=== TEXT EXCERPT ===
The Mystery of Everett Ruess
Page 20
We have been in the cave for four days now. There is a very precarious way down the face of the cliff with footholds in the stone hundreds of years old. The only other way is the horse ladder, six miles up the canyon. We came that way with pack burros, passing the carcass of a horse that slipped. After two days wandering on the mesa top, in the trackless forests, we crossed the bare rock ledges in a heavy cloudburst and came here.
We have found twelve burials here, with two fairly well preserved mummies. One mystery lies in the fact that all of the skeletons are headless, though there are two lower jaws. Evidently the graves were robbed perhaps by the Pueblo I people, but it is a difficult problem to ascertain the facts. There are traces of Basket Makers III, and Pueblo I and II on the surface.
The Basketmakers are the oldest people who have been definitely traced back in the Southwest. They used the atlatl or throwing stick and had corn. Pottery was first invented by the Pueblo I, and the bow came into use. Later beans and squash were used, and the turkey was domesticated. In Pueblo II, pottery was of a finer grade with different design types, and color was used.
Twin Caves, below, is Pueblo III, with a further advance. In the whole Tsegi drainage there is no Pueblo IV. All the cliff dwellers were driven off by the eighteen-year drought that began in 1290.
I have been doing the packing and the cooking here. Clayborn Lockett, the archaeologist in charge here, is a grizzled young chap of twenty-eight, widely experienced, and a magnificent humorist. He is an ethnologist and something of an artist as well. His two helpers are boys of nineteen and twenty from the University at Berkeley. We have great fun up here by ourselves, discovering something new every day, and looking out over everything from our sheltered cave.
=== RECORDS TO PROCESS ===
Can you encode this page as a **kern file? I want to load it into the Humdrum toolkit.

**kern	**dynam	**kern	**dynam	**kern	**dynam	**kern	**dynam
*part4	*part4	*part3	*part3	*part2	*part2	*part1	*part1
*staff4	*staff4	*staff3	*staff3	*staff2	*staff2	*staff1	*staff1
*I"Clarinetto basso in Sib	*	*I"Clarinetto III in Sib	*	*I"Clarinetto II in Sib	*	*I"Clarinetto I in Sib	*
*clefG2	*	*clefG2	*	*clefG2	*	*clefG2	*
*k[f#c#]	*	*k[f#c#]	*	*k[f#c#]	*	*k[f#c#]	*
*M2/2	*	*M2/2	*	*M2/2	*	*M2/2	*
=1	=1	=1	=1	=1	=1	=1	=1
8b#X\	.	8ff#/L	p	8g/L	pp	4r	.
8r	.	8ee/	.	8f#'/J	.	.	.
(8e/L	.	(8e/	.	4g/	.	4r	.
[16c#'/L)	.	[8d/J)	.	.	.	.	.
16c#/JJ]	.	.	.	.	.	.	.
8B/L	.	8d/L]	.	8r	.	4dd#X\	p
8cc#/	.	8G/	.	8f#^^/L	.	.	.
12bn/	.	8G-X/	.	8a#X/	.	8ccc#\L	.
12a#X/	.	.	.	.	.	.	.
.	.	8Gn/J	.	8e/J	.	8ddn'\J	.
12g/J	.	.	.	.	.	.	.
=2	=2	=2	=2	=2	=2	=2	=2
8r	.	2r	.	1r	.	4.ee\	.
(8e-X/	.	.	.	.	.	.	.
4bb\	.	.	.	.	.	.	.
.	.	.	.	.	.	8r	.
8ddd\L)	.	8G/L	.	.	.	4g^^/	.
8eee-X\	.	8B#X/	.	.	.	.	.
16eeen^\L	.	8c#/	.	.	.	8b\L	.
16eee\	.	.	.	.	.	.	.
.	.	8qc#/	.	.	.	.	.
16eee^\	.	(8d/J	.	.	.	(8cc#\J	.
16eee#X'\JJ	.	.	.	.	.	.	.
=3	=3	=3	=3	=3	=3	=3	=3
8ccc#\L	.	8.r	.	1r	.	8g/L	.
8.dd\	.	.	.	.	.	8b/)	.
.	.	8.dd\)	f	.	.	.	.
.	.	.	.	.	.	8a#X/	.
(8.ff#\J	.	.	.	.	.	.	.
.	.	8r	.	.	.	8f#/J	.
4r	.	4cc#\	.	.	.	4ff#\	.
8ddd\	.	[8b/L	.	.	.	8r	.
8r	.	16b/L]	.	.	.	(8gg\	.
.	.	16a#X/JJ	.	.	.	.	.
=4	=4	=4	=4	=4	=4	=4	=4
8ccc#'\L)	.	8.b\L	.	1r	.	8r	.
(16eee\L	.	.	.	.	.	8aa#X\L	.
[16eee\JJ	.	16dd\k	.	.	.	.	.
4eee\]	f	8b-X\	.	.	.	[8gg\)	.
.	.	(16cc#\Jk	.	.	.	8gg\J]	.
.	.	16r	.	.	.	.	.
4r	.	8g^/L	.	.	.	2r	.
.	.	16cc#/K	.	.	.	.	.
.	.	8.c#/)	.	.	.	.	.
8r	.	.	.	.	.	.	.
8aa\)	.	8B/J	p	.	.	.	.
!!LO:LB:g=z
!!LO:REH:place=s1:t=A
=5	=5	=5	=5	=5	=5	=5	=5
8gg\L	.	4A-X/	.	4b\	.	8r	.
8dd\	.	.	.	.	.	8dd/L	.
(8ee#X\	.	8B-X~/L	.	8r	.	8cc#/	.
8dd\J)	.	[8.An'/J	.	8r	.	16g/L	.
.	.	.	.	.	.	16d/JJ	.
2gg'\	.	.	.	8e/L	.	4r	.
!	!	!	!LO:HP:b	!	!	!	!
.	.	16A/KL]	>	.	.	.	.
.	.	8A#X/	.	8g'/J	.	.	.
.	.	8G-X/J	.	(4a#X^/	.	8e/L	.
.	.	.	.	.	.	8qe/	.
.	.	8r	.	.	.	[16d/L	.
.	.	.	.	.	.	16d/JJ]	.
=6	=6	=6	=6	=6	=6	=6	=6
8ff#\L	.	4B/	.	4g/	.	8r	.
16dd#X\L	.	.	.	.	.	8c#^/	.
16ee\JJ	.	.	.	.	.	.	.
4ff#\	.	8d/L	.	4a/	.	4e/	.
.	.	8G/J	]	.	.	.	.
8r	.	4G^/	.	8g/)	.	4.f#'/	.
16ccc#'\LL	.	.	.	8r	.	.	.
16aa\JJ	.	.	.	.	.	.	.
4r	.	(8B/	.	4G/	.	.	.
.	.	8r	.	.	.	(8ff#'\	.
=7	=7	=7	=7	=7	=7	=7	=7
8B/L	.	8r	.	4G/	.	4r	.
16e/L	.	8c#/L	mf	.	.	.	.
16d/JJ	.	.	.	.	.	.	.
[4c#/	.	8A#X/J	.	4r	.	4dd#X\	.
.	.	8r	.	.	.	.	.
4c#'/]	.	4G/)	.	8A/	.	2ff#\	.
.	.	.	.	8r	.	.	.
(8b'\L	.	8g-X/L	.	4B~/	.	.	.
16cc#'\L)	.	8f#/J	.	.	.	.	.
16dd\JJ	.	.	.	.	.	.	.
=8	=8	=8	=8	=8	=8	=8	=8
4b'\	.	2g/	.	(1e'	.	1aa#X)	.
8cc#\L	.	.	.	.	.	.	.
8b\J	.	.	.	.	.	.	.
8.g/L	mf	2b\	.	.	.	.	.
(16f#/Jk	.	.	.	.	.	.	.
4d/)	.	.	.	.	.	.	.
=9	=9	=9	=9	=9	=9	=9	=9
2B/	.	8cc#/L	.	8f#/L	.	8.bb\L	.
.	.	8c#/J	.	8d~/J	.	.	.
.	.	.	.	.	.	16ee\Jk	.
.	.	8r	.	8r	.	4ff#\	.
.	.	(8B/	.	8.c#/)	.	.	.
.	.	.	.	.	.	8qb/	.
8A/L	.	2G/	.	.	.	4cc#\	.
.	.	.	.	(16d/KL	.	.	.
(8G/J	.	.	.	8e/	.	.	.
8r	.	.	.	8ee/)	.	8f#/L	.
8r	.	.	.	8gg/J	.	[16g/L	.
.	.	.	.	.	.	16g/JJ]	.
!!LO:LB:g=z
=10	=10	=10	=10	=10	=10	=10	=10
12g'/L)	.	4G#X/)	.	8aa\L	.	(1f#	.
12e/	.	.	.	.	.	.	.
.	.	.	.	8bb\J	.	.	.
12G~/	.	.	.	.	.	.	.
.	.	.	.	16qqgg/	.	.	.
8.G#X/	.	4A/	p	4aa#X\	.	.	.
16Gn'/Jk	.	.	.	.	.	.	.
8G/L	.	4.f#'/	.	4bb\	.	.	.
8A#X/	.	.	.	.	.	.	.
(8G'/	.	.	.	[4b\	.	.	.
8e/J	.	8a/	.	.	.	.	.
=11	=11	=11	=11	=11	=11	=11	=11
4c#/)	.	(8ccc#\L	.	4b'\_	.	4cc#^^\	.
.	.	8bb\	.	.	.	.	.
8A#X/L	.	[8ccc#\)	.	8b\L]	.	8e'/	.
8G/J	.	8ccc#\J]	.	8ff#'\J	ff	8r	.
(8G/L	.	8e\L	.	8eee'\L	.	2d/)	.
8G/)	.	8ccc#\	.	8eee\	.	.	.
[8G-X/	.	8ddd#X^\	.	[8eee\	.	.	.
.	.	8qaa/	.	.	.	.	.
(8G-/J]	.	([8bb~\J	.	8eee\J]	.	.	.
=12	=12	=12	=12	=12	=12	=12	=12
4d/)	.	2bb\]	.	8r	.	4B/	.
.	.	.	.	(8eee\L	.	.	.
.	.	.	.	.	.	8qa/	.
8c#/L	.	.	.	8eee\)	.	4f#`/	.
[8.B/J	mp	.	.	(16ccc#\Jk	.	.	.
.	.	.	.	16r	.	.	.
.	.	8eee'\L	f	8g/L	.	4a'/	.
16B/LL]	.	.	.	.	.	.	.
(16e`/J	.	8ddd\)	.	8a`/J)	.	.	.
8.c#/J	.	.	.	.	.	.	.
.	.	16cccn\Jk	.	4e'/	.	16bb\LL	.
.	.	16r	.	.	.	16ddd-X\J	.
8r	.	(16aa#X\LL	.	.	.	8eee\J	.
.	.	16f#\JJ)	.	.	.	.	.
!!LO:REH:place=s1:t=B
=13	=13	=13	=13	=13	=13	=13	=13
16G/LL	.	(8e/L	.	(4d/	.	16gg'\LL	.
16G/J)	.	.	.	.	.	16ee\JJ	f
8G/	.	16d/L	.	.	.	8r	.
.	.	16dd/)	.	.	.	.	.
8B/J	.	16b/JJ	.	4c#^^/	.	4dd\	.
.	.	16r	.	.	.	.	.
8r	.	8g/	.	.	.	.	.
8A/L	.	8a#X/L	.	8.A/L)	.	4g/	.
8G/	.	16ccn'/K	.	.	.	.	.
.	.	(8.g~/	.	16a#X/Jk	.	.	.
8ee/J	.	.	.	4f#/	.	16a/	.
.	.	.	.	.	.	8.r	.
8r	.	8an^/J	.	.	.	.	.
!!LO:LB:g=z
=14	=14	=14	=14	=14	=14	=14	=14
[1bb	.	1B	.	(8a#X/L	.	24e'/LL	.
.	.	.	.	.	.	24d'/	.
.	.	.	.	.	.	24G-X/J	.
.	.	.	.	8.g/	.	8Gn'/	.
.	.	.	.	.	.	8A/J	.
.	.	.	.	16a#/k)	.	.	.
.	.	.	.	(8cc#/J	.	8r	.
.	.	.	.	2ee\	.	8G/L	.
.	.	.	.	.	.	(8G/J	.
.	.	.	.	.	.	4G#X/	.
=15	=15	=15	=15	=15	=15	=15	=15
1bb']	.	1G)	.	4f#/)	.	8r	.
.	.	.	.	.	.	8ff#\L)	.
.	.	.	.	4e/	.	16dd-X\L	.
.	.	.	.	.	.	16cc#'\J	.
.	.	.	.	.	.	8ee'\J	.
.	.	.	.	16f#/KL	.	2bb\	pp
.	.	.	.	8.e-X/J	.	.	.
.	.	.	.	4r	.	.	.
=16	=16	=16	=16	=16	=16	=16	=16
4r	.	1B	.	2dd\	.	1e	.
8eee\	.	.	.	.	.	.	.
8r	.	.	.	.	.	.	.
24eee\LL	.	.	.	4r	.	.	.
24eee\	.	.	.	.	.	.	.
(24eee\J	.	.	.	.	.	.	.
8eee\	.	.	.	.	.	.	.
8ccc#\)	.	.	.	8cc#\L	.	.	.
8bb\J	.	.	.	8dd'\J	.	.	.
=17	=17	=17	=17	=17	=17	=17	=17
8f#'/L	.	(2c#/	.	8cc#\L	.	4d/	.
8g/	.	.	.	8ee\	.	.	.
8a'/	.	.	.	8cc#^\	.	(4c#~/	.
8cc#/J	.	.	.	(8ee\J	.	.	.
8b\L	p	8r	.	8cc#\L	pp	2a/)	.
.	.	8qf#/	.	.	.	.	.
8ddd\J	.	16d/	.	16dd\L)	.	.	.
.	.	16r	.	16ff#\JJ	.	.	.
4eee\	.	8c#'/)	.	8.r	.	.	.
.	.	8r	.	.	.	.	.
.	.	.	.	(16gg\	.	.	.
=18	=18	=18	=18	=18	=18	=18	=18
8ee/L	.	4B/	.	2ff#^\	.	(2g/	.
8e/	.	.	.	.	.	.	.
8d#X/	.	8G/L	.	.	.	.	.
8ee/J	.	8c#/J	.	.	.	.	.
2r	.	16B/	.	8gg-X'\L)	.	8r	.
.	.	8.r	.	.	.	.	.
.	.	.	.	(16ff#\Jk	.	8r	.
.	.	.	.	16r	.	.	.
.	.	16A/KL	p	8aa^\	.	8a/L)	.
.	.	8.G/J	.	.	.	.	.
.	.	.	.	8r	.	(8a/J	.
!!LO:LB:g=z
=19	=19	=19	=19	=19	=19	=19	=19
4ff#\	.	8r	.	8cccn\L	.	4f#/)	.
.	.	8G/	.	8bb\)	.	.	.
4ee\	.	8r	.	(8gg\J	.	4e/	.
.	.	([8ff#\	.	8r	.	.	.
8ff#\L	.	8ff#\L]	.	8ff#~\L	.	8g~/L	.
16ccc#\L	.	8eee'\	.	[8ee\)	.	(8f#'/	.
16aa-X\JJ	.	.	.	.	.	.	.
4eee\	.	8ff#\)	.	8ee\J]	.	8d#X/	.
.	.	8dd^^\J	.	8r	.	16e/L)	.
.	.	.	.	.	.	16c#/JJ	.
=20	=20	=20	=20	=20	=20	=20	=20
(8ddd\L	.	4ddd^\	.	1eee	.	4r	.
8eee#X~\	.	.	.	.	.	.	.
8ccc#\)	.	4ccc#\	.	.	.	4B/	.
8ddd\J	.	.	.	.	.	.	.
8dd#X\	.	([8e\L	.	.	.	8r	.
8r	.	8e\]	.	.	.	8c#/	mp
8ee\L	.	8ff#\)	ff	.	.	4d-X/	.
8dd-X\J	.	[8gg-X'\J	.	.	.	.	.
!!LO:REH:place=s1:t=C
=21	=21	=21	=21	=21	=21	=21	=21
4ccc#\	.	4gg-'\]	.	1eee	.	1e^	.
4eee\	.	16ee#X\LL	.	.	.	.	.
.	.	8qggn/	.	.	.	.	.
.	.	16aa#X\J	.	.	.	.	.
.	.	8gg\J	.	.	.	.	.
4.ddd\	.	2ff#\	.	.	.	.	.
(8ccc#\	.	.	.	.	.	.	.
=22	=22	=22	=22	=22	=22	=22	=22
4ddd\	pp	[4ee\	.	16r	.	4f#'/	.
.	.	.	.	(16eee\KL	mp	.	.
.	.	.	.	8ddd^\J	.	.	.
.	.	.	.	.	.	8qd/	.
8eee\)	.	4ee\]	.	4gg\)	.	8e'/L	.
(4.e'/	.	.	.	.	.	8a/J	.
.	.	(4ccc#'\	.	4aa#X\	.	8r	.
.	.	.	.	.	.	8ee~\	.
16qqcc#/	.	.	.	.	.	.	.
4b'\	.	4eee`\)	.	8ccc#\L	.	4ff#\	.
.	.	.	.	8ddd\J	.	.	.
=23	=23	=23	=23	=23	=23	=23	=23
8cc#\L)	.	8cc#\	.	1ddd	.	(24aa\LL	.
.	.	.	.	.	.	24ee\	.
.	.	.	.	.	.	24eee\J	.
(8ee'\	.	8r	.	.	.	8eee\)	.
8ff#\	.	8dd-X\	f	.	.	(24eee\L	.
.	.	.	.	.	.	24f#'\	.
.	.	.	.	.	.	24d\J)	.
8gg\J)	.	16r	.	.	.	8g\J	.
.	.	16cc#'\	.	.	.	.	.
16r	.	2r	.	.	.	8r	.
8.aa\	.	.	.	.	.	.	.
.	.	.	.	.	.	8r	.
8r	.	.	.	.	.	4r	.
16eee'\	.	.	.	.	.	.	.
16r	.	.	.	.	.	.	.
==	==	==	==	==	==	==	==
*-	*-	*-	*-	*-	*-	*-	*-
===
▸ **TASKS TO COMPLETE**:
A: Extract the stretch of the Everett Ruess excerpt from "We have found" through "color was used.", copying it word for word.
B: Please copy every line of the rows that contains the string "place".

▸ **ANSWERS PROVIDED**:
A:
We have found twelve burials here, with two fairly well preserved mummies. One mystery lies in the fact that all of the skeletons are headless, though there are two lower jaws. Evidently the graves were robbed perhaps by the Pueblo I people, but it is a difficult problem to ascertain the facts. There are traces of Basket Makers III, and Pueblo I and II on the surface.
The Basketmakers are the oldest people who have been definitely traced back in the Southwest. They used the atlatl or throwing stick and had corn. Pottery was first invented by the Pueblo I, and the bow came into use. Later beans and squash were used, and the turkey was domesticated. In Pueblo II, pottery was of a finer grade with different design types, and color was used.

B:
!!LO:REH:place=s1:t=A
!!LO:REH:place=s1:t=B
!!LO:REH:place=s1:t=C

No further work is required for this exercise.